*** MATERIAL FOR THIS EXERCISE Section Begins ***

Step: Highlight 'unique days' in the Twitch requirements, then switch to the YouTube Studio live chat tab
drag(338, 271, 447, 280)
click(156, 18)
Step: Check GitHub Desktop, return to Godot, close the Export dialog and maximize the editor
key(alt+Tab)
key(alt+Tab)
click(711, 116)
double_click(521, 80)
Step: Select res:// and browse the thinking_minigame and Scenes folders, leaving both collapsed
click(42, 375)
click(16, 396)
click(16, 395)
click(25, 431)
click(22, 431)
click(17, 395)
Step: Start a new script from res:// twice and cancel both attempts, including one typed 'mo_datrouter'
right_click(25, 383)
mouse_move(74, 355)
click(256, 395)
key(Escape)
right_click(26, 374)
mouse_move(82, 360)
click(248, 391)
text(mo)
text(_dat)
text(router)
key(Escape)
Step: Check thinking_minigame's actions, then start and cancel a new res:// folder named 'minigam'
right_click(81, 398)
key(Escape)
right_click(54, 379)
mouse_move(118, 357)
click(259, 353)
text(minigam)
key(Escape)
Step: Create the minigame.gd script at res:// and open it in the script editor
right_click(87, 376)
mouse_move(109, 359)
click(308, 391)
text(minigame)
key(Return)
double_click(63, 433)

*** MATERIAL FOR THIS EXERCISE Section Ends ***

Set down, word for word, every line from the line that holds "Step: Create the" to the end of the entries above, including both ends.

- [SOLVED EXERCISE]:
Step: Create the minigame.gd script at res:// and open it in the script editor
right_click(87, 376)
mouse_move(109, 359)
click(308, 391)
text(minigame)
key(Return)
double_click(63, 433)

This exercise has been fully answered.